Extract –

Segment Open

1.      Purchasing a workers compensation insurance policy from an insurance company licensed to do business in Virginia.
 
2.      Obtaining approval from the Virginia's Workers' Compensation Commission to act as an independent self-insurer.
 
3.      Joining a group self-insurance association licensed by the Virginia State Corporation Commission.
 
4.      Having an agreement with a professional employer organization as provided by Virginia statute. (WCxKit)
 
Workers compensation insurance can be purchased at: http://www.workerscompensation.com/insurance/ins_info.php
 
 
Claim Reporting:
The employee must report the injury to the employer in writing within 30 days of the injury and the employee must report the injury to the Virginia Workers Compensation Commission within two years of the occurrence. The employer upon learning of the accident is required to report the workers compensation claim to the insurer within ten days using the Employer's Accident Report (VWC Form No. 3). The insurer then must send in the report of the accident to the Virginia Workers Compensation Commission.

Segment Closed

Records provided –
Segment Open

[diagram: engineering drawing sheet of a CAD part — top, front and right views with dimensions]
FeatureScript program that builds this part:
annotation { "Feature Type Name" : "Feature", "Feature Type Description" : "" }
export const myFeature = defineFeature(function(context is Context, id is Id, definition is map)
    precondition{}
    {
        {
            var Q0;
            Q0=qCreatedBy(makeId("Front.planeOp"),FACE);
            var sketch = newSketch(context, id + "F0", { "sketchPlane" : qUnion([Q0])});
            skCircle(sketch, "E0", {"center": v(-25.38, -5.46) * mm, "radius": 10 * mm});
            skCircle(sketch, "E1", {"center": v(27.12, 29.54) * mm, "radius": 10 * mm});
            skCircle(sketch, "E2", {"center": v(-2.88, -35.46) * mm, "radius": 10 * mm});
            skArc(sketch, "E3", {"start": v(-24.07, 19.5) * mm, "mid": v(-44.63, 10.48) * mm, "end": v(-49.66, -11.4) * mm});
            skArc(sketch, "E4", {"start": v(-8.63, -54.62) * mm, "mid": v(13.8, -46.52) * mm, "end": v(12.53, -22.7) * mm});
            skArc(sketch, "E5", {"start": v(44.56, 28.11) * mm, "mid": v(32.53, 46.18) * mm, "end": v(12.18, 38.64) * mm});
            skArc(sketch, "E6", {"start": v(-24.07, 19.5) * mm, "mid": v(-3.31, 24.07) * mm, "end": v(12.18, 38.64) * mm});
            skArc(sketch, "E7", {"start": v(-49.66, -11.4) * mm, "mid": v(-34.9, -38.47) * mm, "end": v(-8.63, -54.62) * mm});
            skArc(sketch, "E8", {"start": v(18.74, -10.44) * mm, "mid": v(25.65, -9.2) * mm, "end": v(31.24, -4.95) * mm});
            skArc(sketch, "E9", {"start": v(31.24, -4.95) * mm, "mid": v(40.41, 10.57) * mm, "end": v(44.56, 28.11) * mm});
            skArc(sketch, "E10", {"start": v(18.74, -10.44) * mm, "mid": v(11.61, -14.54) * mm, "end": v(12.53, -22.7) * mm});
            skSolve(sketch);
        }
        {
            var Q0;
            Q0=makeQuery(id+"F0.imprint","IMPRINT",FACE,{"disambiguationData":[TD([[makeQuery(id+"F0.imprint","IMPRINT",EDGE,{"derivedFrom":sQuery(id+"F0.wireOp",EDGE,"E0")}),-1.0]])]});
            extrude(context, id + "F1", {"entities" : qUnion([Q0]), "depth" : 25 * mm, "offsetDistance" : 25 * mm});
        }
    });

Segment Closed

Required actions –
**1)** Can you set down the Virginia workers' compensation passage word for word, between "3.      Joining a" and "Virginia statute. (WCxKit)", inclusive?
**2)** Could you resume the Virginia workers' compensation passage after its final sentence?

Per-task answers –
**1)**
3.      Joining a group self-insurance association licensed by the Virginia State Corporation Commission.
 
4.      Having an agreement with a professional employer organization as provided by Virginia statute. (WCxKit)

**2)**
Medical Benefits:
The employer must provide a panel of at least 3 doctors, who are not affiliated with each other, for the employee to select from. If the employer fails to post a panel of doctor's for the employee to chose from, the employee is allowed to select his own doctor. In an emergency situation, the employee may be treated at any emergency care facility or the emergency room of a hospital. After the initial emergency care, the employee is must select from the employer's panel of medical providers. Once the employee has chosen a doctor from the panel, the doctor can not be changed without the insurance company's approval, unless the Workers' Compensation Commission orders a change of medical providers.
 
 
All medical expenses are covered under Virginia's workers compensation statutes for as long as the employee needs medical care, provided the claim was filed timely. There is no medical fee schedule in Virginia. The initial panel doctor can refer the employee to other medical providers. If the employee does not cooperate with the medical care, indemnity benefits can be suspended.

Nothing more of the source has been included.